> **EXERCISE INSTRUCTIONS**:
Return the data below exactly as given, except for the images.

::::::

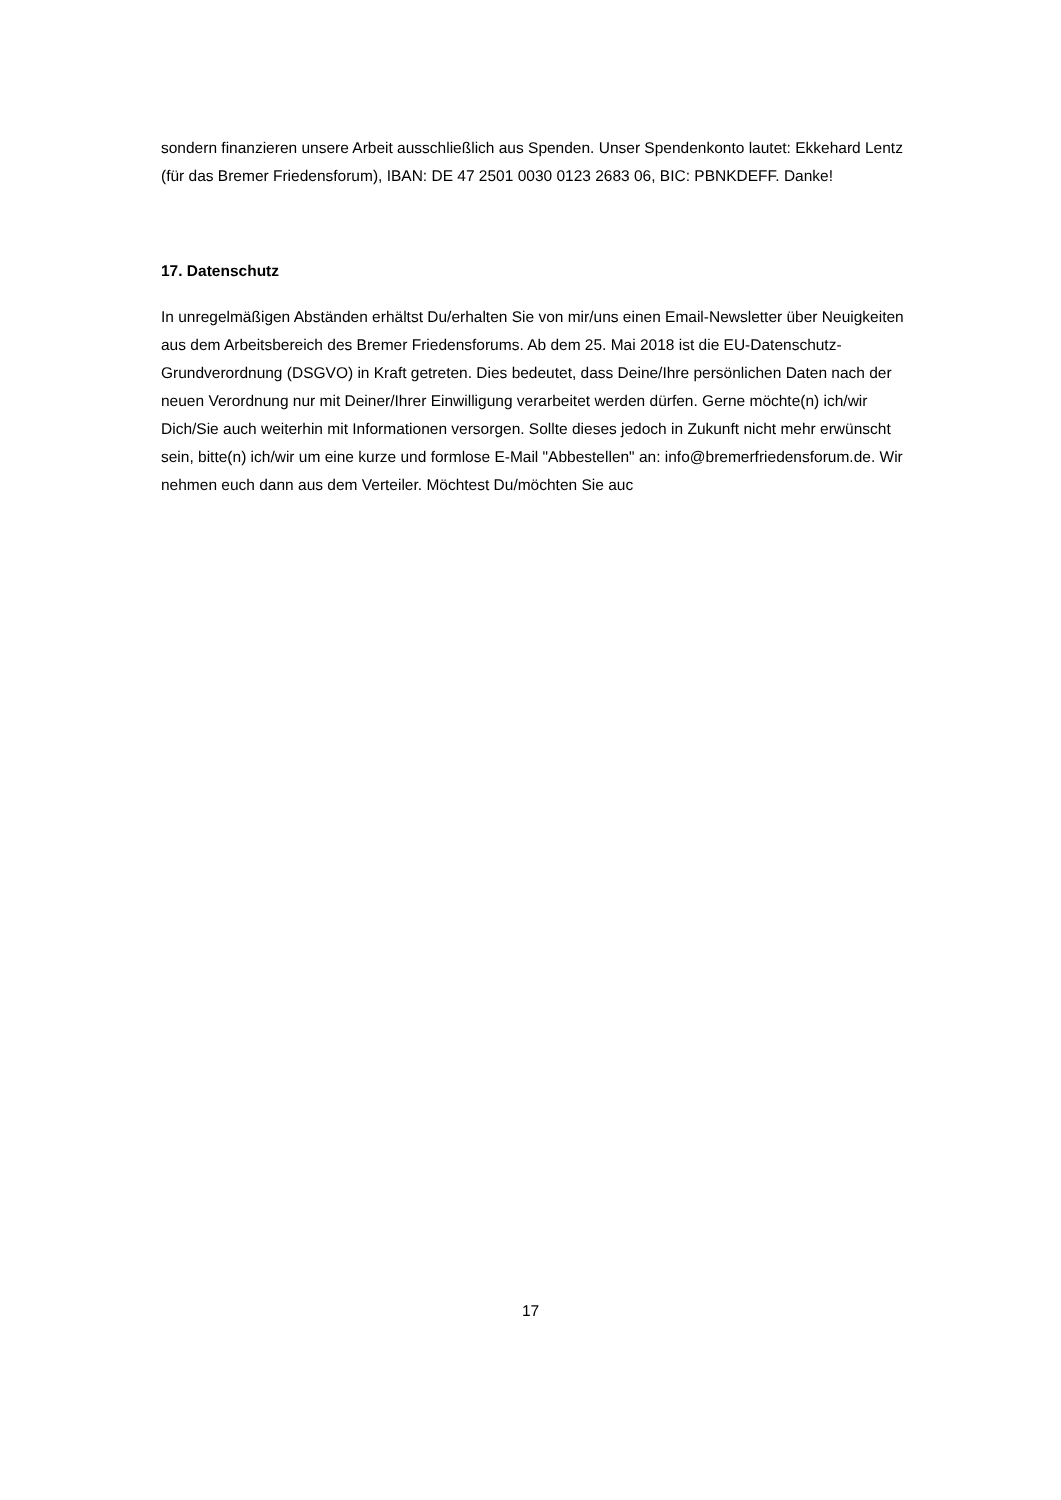sondern finanzieren unsere Arbeit ausschließlich aus Spenden. Unser Spendenkonto lautet: Ekkehard Lentz (für das Bremer Friedensforum), IBAN: DE 47 2501 0030 0123 2683 06, BIC: PBNKDEFF. Danke!
17. Datenschutz
In unregelmäßigen Abständen erhältst Du/erhalten Sie von mir/uns einen Email-Newsletter über Neuigkeiten aus dem Arbeitsbereich des Bremer Friedensforums. Ab dem 25. Mai 2018 ist die EU-Datenschutz-Grundverordnung (DSGVO) in Kraft getreten. Dies bedeutet, dass Deine/Ihre persönlichen Daten nach der neuen Verordnung nur mit Deiner/Ihrer Einwilligung verarbeitet werden dürfen. Gerne möchte(n) ich/wir Dich/Sie auch weiterhin mit Informationen versorgen. Sollte dieses jedoch in Zukunft nicht mehr erwünscht sein, bitte(n) ich/wir um eine kurze und formlose E-Mail "Abbestellen" an: info@bremerfriedensforum.de. Wir nehmen euch dann aus dem Verteiler. Möchtest Du/möchten Sie auc
17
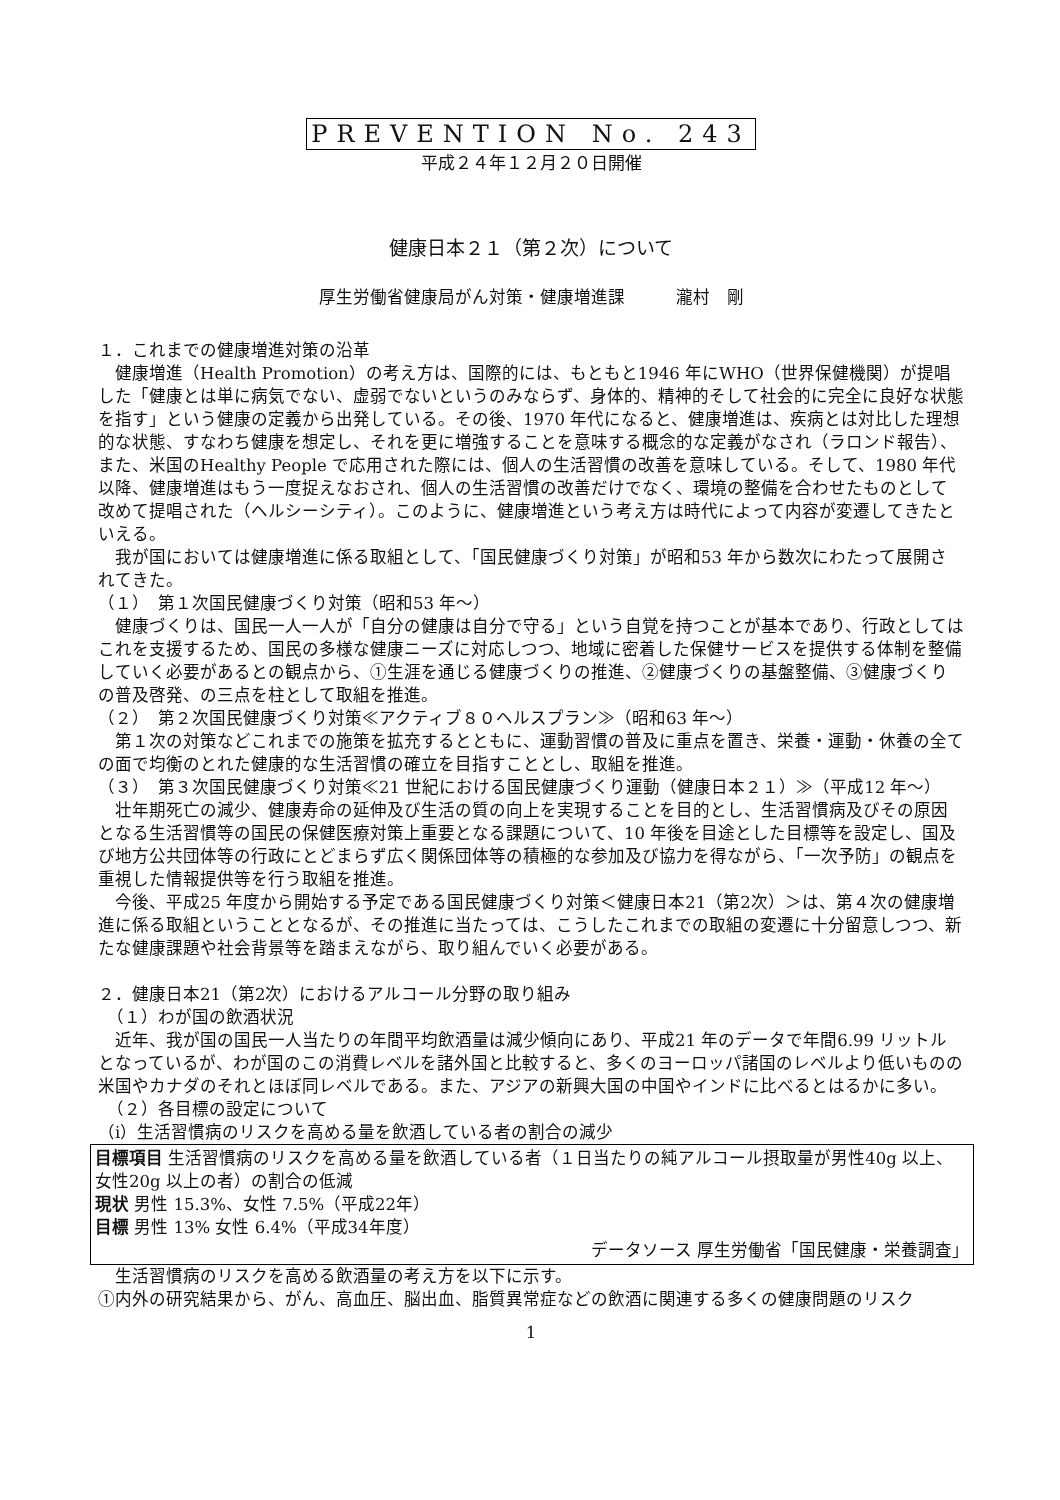PREVENTION No. 243
平成２４年１２月２０日開催
健康日本２１（第２次）について
厚生労働省健康局がん対策・健康増進課　　　瀧村　剛
１．これまでの健康増進対策の沿革
　健康増進（Health Promotion）の考え方は、国際的には、もともと1946 年にWHO（世界保健機関）が提唱した「健康とは単に病気でない、虚弱でないというのみならず、身体的、精神的そして社会的に完全に良好な状態を指す」という健康の定義から出発している。その後、1970 年代になると、健康増進は、疾病とは対比した理想的な状態、すなわち健康を想定し、それを更に増強することを意味する概念的な定義がなされ（ラロンド報告）、また、米国のHealthy People で応用された際には、個人の生活習慣の改善を意味している。そして、1980 年代以降、健康増進はもう一度捉えなおされ、個人の生活習慣の改善だけでなく、環境の整備を合わせたものとして改めて提唱された（ヘルシーシティ）。このように、健康増進という考え方は時代によって内容が変遷してきたといえる。
　我が国においては健康増進に係る取組として、「国民健康づくり対策」が昭和53 年から数次にわたって展開されてきた。
（１）　第１次国民健康づくり対策（昭和53 年～）
　健康づくりは、国民一人一人が「自分の健康は自分で守る」という自覚を持つことが基本であり、行政としてはこれを支援するため、国民の多様な健康ニーズに対応しつつ、地域に密着した保健サービスを提供する体制を整備していく必要があるとの観点から、①生涯を通じる健康づくりの推進、②健康づくりの基盤整備、③健康づくりの普及啓発、の三点を柱として取組を推進。
（２）　第２次国民健康づくり対策≪アクティブ８０ヘルスプラン≫（昭和63 年～）
　第１次の対策などこれまでの施策を拡充するとともに、運動習慣の普及に重点を置き、栄養・運動・休養の全ての面で均衡のとれた健康的な生活習慣の確立を目指すこととし、取組を推進。
（３）　第３次国民健康づくり対策≪21 世紀における国民健康づくり運動（健康日本２１）≫（平成12 年～）
　壮年期死亡の減少、健康寿命の延伸及び生活の質の向上を実現することを目的とし、生活習慣病及びその原因となる生活習慣等の国民の保健医療対策上重要となる課題について、10 年後を目途とした目標等を設定し、国及び地方公共団体等の行政にとどまらず広く関係団体等の積極的な参加及び協力を得ながら、「一次予防」の観点を重視した情報提供等を行う取組を推進。
　今後、平成25 年度から開始する予定である国民健康づくり対策＜健康日本21（第2次）＞は、第４次の健康増進に係る取組ということとなるが、その推進に当たっては、こうしたこれまでの取組の変遷に十分留意しつつ、新たな健康課題や社会背景等を踏まえながら、取り組んでいく必要がある。
２．健康日本21（第2次）におけるアルコール分野の取り組み
　（１）わが国の飲酒状況
　近年、我が国の国民一人当たりの年間平均飲酒量は減少傾向にあり、平成21 年のデータで年間6.99 リットルとなっているが、わが国のこの消費レベルを諸外国と比較すると、多くのヨーロッパ諸国のレベルより低いものの米国やカナダのそれとほぼ同レベルである。また、アジアの新興大国の中国やインドに比べるとはるかに多い。
　（２）各目標の設定について
（i）生活習慣病のリスクを高める量を飲酒している者の割合の減少
目標項目 生活習慣病のリスクを高める量を飲酒している者（１日当たりの純アルコール摂取量が男性40g 以上、女性20g 以上の者）の割合の低減
現状 男性 15.3%、女性 7.5%（平成22年）
目標 男性 13% 女性 6.4%（平成34年度）
データソース 厚生労働省「国民健康・栄養調査」
　生活習慣病のリスクを高める飲酒量の考え方を以下に示す。
①内外の研究結果から、がん、高血圧、脳出血、脂質異常症などの飲酒に関連する多くの健康問題のリスク
1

::::::

> **ANSWER TO THIS TASK**:
sondern finanzieren unsere Arbeit ausschließlich aus Spenden. Unser Spendenkonto lautet: Ekkehard Lentz (für das Bremer Friedensforum), IBAN: DE 47 2501 0030 0123 2683 06, BIC: PBNKDEFF. Danke!
17. Datenschutz
In unregelmäßigen Abständen erhältst Du/erhalten Sie von mir/uns einen Email-Newsletter über Neuigkeiten aus dem Arbeitsbereich des Bremer Friedensforums. Ab dem 25. Mai 2018 ist die EU-Datenschutz-Grundverordnung (DSGVO) in Kraft getreten. Dies bedeutet, dass Deine/Ihre persönlichen Daten nach der neuen Verordnung nur mit Deiner/Ihrer Einwilligung verarbeitet werden dürfen. Gerne möchte(n) ich/wir Dich/Sie auch weiterhin mit Informationen versorgen. Sollte dieses jedoch in Zukunft nicht mehr erwünscht sein, bitte(n) ich/wir um eine kurze und formlose E-Mail "Abbestellen" an: info@bremerfriedensforum.de. Wir nehmen euch dann aus dem Verteiler. Möchtest Du/möchten Sie auc
17
PREVENTION No. 243
平成２４年１２月２０日開催
健康日本２１（第２次）について
厚生労働省健康局がん対策・健康増進課　　　瀧村　剛
１．これまでの健康増進対策の沿革
　健康増進（Health Promotion）の考え方は、国際的には、もともと1946 年にWHO（世界保健機関）が提唱した「健康とは単に病気でない、虚弱でないというのみならず、身体的、精神的そして社会的に完全に良好な状態を指す」という健康の定義から出発している。その後、1970 年代になると、健康増進は、疾病とは対比した理想的な状態、すなわち健康を想定し、それを更に増強することを意味する概念的な定義がなされ（ラロンド報告）、また、米国のHealthy People で応用された際には、個人の生活習慣の改善を意味している。そして、1980 年代以降、健康増進はもう一度捉えなおされ、個人の生活習慣の改善だけでなく、環境の整備を合わせたものとして改めて提唱された（ヘルシーシティ）。このように、健康増進という考え方は時代によって内容が変遷してきたといえる。
　我が国においては健康増進に係る取組として、「国民健康づくり対策」が昭和53 年から数次にわたって展開されてきた。
（１）　第１次国民健康づくり対策（昭和53 年～）
　健康づくりは、国民一人一人が「自分の健康は自分で守る」という自覚を持つことが基本であり、行政としてはこれを支援するため、国民の多様な健康ニーズに対応しつつ、地域に密着した保健サービスを提供する体制を整備していく必要があるとの観点から、①生涯を通じる健康づくりの推進、②健康づくりの基盤整備、③健康づくりの普及啓発、の三点を柱として取組を推進。
（２）　第２次国民健康づくり対策≪アクティブ８０ヘルスプラン≫（昭和63 年～）
　第１次の対策などこれまでの施策を拡充するとともに、運動習慣の普及に重点を置き、栄養・運動・休養の全ての面で均衡のとれた健康的な生活習慣の確立を目指すこととし、取組を推進。
（３）　第３次国民健康づくり対策≪21 世紀における国民健康づくり運動（健康日本２１）≫（平成12 年～）
　壮年期死亡の減少、健康寿命の延伸及び生活の質の向上を実現することを目的とし、生活習慣病及びその原因となる生活習慣等の国民の保健医療対策上重要となる課題について、10 年後を目途とした目標等を設定し、国及び地方公共団体等の行政にとどまらず広く関係団体等の積極的な参加及び協力を得ながら、「一次予防」の観点を重視した情報提供等を行う取組を推進。
　今後、平成25 年度から開始する予定である国民健康づくり対策＜健康日本21（第2次）＞は、第４次の健康増進に係る取組ということとなるが、その推進に当たっては、こうしたこれまでの取組の変遷に十分留意しつつ、新たな健康課題や社会背景等を踏まえながら、取り組んでいく必要がある。
２．健康日本21（第2次）におけるアルコール分野の取り組み
　（１）わが国の飲酒状況
　近年、我が国の国民一人当たりの年間平均飲酒量は減少傾向にあり、平成21 年のデータで年間6.99 リットルとなっているが、わが国のこの消費レベルを諸外国と比較すると、多くのヨーロッパ諸国のレベルより低いものの米国やカナダのそれとほぼ同レベルである。また、アジアの新興大国の中国やインドに比べるとはるかに多い。
　（２）各目標の設定について
（i）生活習慣病のリスクを高める量を飲酒している者の割合の減少
目標項目 生活習慣病のリスクを高める量を飲酒している者（１日当たりの純アルコール摂取量が男性40g 以上、女性20g 以上の者）の割合の低減
現状 男性 15.3%、女性 7.5%（平成22年）
目標 男性 13% 女性 6.4%（平成34年度）
データソース 厚生労働省「国民健康・栄養調査」
　生活習慣病のリスクを高める飲酒量の考え方を以下に示す。
①内外の研究結果から、がん、高血圧、脳出血、脂質異常症などの飲酒に関連する多くの健康問題のリスク
1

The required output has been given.